ParallelCluster v3.9.0 and higher were shipped with Slurm version 23.11.x. With this version of Slurm, we have identified an issue where the IP addresses of new nodes are not communicated properly to other nodes, causing the node to be marked as unhealthy which is then terminated and replaced by ParallelCluster.
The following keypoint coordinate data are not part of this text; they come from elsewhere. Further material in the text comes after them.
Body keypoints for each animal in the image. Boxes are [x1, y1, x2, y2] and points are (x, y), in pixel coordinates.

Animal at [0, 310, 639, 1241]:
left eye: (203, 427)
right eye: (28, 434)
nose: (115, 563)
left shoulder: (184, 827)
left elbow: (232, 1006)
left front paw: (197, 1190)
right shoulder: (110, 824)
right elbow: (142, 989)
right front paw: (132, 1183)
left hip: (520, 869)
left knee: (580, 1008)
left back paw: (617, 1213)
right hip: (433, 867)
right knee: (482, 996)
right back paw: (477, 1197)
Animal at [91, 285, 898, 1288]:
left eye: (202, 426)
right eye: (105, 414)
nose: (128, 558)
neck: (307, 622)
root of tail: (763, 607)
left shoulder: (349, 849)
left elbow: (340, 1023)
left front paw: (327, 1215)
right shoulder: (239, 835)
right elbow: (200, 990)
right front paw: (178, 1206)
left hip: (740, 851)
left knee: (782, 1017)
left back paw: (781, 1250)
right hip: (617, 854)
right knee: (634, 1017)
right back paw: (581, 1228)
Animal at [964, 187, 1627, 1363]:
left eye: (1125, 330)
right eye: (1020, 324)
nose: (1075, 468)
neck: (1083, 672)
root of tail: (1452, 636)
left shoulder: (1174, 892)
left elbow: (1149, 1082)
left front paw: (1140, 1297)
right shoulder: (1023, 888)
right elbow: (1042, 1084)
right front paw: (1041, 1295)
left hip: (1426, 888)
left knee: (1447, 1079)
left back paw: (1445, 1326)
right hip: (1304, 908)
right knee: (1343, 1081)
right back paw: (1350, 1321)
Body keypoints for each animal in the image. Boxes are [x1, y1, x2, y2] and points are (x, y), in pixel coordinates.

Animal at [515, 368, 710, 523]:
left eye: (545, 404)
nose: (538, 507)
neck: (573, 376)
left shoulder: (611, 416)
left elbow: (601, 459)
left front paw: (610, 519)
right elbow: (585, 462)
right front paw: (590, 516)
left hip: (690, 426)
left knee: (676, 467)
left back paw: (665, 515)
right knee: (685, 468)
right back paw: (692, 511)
While the replacement of unhealthy nodes works as expected, in this case a wrong IP address is assigned every time a new node starts up, resulting in an endless bootup-terminating loop that may affect running jobs.

We fixed this issue after consulting SchedMD by removing the  cloud_dns configuration from SlurmctldParameters in the Slurm configuration ParallelCluster applies. To mitigate or avoid the issue, we recommend using ParallelCluster v3.9.3 or version 3.10.0 to recreate your cluster.  For more information on how to recreate your cluster please refer the ParallelCluster documentation page [1].

Alternately, you can update the Slurm version on existing clusters to version 23.11.8 to mitigate or avoid this issue. Refer to this ParallelCluster GitHub wiki [2] for directions on upgrading the Slurm version on existing clusters."